Let's say the guy is with someone he loves and feeling all mushy and relaxed because of it. Then this loved one says something in the lines of "Did you forget buying lemons?" A BPD mind goes into a spiral of "What are they implying! Am I that terrible of a human being! I forgot lemons I am so useless! Wait do they think I am useless? They are mad aren't they? It's just lemons I don't deserve this how dare they be mad!" and start yelling. This entire spiral happens in a split second, and that's why you usually don't see him start to fight before he starts yelling like that. So a brief explanation of which nerve it hit - but make sure it's a very brief one so pacing does feel like like it happened in a split second, can be just enough.

But the key is that the spiral is purely emotional - as you can see in my very amateur example, the steps are brief sparks of emotions tying to another, and no pausing to think about what the other person actually said and in which tone. In that split second, due to the rush of all the hormones, the guy with BPD has a very narrow view of things, not properly judging any outside factor.

You could write this particular example as:

Looking at his best friend, moving about to fix this and that, filled Daniel with a sense of peace he didn't expect to feel. Everything was normal once more, and Jack going in and out of kitchen to prepare a meal assured him of the fact.
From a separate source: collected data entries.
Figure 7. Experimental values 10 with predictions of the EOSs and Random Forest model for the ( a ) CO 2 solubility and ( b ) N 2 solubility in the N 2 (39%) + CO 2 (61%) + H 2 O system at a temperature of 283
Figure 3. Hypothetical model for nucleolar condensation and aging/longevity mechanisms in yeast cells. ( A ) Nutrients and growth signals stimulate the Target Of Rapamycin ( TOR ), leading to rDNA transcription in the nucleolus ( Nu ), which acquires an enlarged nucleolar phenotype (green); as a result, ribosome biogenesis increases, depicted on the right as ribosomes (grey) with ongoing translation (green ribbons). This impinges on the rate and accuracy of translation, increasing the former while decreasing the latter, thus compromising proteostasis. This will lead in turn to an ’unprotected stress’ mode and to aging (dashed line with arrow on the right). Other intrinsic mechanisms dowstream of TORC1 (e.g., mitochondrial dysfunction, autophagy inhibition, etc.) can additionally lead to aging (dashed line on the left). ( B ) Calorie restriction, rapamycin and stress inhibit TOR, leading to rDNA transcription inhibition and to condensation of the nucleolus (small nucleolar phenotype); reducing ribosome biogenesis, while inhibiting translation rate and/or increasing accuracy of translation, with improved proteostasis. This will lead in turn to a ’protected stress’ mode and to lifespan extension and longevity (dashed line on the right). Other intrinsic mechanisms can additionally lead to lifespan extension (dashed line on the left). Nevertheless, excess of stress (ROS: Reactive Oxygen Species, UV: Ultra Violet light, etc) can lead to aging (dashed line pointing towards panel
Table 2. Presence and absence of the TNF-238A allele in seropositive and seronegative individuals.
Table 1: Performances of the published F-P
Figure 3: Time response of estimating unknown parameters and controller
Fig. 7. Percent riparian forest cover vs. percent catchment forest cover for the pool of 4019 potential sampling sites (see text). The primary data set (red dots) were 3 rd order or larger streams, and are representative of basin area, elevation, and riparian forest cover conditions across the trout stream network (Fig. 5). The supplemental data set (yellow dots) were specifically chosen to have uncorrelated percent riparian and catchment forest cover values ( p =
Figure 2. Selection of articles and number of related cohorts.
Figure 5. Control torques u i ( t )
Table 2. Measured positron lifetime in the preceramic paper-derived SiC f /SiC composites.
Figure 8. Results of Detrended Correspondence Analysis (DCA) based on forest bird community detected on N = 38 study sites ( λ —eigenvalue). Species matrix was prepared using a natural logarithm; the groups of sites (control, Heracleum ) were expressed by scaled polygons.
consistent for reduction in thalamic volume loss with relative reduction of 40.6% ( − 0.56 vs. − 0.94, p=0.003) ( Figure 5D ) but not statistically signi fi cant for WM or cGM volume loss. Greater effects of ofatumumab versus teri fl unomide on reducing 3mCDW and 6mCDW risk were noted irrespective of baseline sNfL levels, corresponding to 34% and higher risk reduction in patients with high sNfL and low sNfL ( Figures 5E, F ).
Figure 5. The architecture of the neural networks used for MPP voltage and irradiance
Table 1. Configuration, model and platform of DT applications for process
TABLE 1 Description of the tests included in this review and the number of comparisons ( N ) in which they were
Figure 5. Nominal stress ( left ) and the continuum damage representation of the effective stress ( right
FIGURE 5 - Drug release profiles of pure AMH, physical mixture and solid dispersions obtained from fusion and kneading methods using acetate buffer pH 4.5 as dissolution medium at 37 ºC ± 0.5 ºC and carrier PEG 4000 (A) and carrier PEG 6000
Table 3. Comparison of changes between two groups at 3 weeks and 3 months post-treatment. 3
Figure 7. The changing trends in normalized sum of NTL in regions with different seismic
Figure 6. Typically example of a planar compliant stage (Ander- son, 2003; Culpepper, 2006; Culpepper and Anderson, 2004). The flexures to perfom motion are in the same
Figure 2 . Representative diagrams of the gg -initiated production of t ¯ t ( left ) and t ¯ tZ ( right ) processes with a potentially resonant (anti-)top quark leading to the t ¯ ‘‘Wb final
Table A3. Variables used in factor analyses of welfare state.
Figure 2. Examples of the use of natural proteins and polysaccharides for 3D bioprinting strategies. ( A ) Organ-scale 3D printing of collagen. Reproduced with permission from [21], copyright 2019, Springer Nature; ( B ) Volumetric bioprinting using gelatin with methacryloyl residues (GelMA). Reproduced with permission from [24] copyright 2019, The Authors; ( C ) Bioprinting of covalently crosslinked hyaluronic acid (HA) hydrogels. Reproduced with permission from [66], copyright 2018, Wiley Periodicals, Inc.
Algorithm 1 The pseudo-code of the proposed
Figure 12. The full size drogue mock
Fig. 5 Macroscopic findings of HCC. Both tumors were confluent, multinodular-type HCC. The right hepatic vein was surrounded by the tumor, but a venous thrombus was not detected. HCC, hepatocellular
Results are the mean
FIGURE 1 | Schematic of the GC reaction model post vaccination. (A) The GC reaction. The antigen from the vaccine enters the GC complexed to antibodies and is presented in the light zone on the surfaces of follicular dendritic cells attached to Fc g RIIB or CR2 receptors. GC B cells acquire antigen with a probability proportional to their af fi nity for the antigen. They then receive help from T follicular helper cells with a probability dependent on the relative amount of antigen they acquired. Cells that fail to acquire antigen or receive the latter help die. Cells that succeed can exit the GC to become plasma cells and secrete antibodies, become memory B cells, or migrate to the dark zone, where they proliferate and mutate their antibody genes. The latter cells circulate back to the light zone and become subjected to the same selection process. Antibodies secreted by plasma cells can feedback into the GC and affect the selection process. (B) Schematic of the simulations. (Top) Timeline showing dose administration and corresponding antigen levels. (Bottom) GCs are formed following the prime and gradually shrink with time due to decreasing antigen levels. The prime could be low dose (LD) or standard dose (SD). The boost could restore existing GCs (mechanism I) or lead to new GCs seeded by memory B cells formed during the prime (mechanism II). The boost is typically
Jack stared at the contents of the fridge for a second. "Did you forget buying lemons again?"

All that peace evaporated in Daniel's mind. "So what?" he yelled in response, curling his fists. Jack had said again. He was exasperated, wasn't he? Exasperated with Daniel, over fucking lemons, after everything they've been through. "Is that your entire problem? That we don't have enough lemons to stick up your ass?"

Of course, part of it is also that you've already established your character as BPD or at least with its symptoms. If this were the beginning of the book, Daniel's outburst would still look out of place, because we don't know the character and his inner workings, but brief mentions of why Daniel thinks he's right to react the way he does in that moment ("Jack must have been sick of him but over this shit? Really?") will make the reader go "huh."

Now if you ask about how to establish it in the first place to get it to that point, it's just writing tricks. During the getting-to-know-the-character parts in the beginning of the story, have him give reactions like this in situations where pace is slow so you can throughly explain the spiral. Anger and joy tend to be quick and need quick pacing, but you can use longer-winded emotions like sadness or happiness to ease the reader into the concept. For example, the trigger comes in the form of a visual - perhaps a light turning red just when he was about to cross the street. It reminds him of missed chances or being unlucky, and his cheerful mode drops due to remembering these as he thinks about how this is a metaphor for his life (even though it really isn't one). You can extensively explain his being depressed for the next half or couple hours, giving you enough time in narrative to introduce his snappy thought process.